=== Given data ===

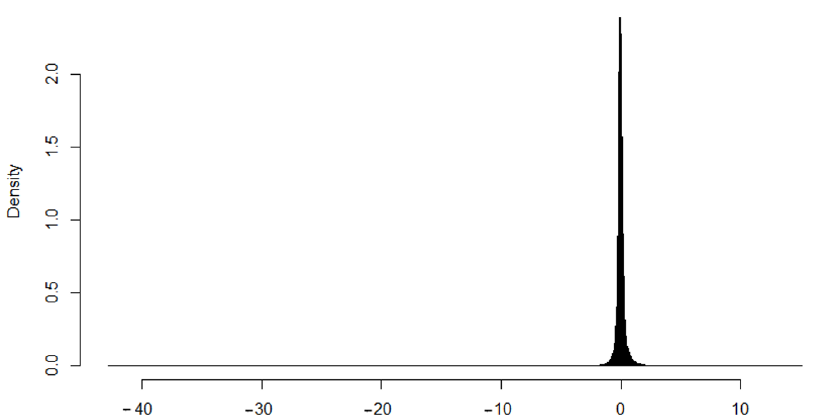
Figure 4. Histogram of the discrepancies model (error model) of the Allo zone (DEM05-DEM02).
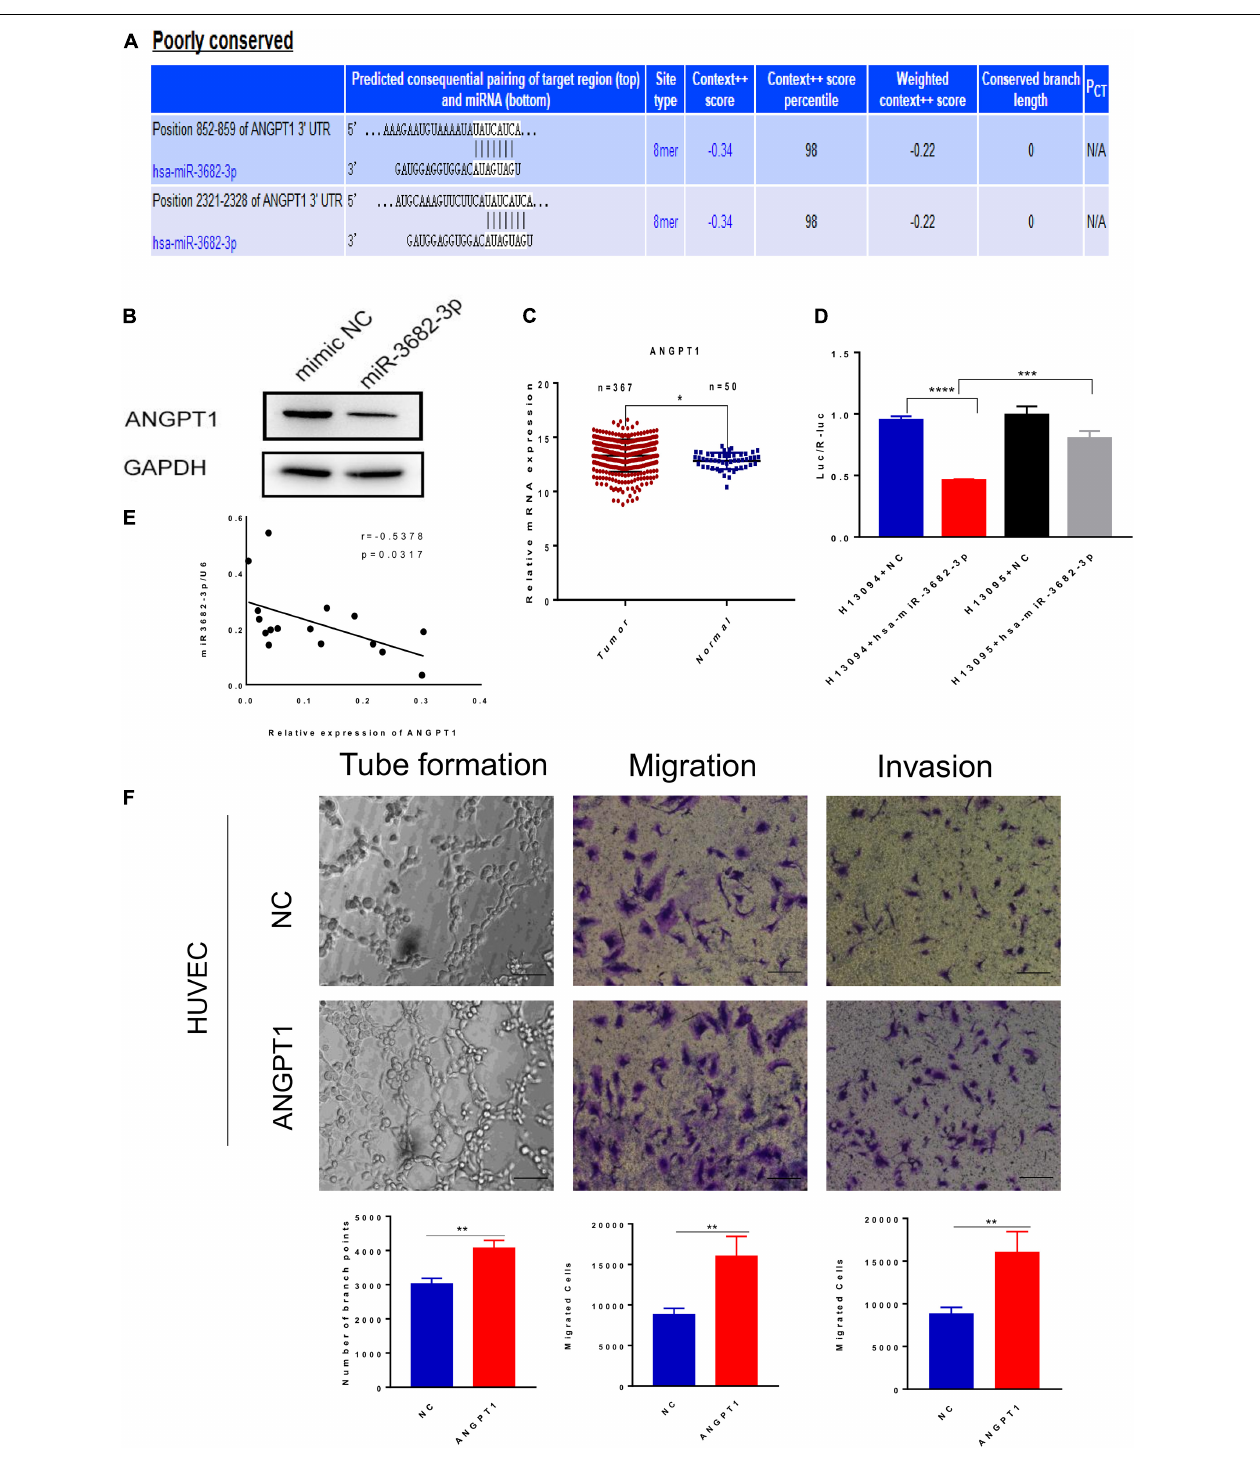
FIGURE 6 | Exosomal miR-3682-3p downregulated the expression of ANGPT1. (A) There were two potential binding sites for miR-3682-3p in the ANGPT1 transcript within its 3 (cid:48) –UTR (position 852-859 and 2321-2328). (B) The protein levels of ANGPT1 were determined by western blot. (C) ANGPT1 mRNA expression in hepatocellular carcinoma patients from the TCGA database. (D) miR–3682–3p significantly suppressed the luciferase activity of the ANGPT1–WT but had no obvious effects on the luciferase activity of ANGPT1-MUT. (E) Negative correlation between miR-3682-3p and ANGPT1 mRNA in 16 HCC tissues. (F) Tube formation assays, migration assays, and invasion assays of HUVECs transfected with ANGPT1-OE lentivirus or negative control. Scale bar, 200 µ m. (* p < 0.05; ** p < 0.01; *** p < 0.001; **** p < 0.0001).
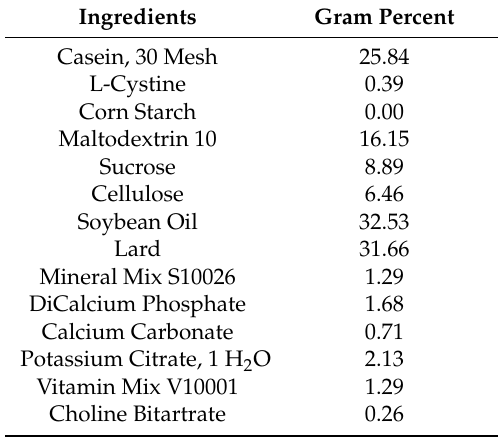
Table A1. Nutrient composition of the high fat diet, D12492 (Research Diets, Inc., New Brunswick, NJ, USA), used in the current study in combination with 20% W/W fructose in drinking water to induce a rat model of metabolic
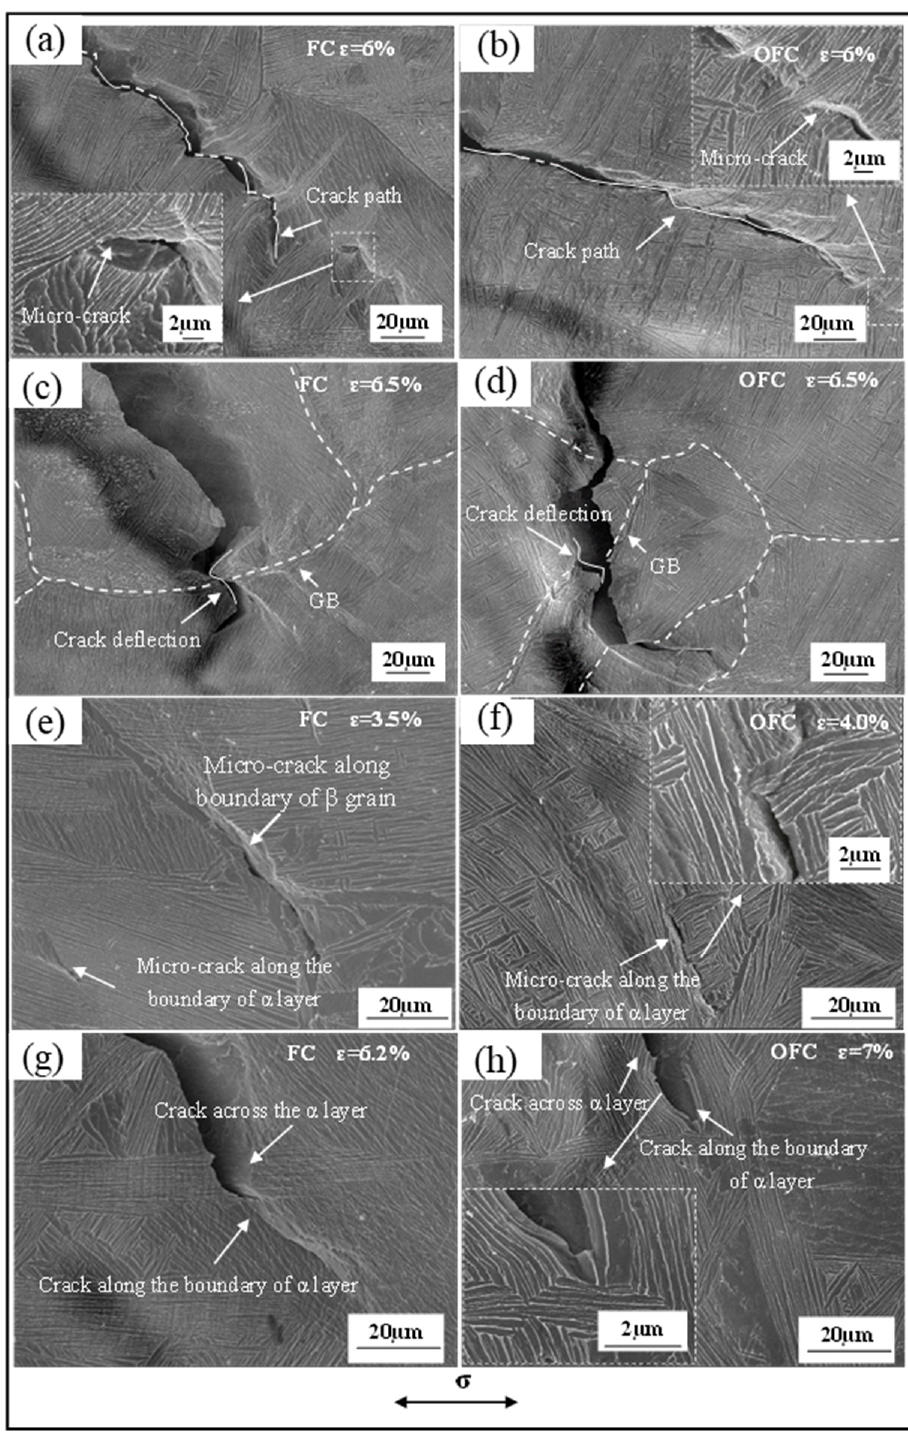
Figure 8. SEM images of crack propagation: ( a , c , e,g ) FC and ( b , d , f,h ) OFC.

===

=== Assigned task ===
Give the count of lines in the listing above that hold the word "with", and say nothing else.

=== The completed task ===
2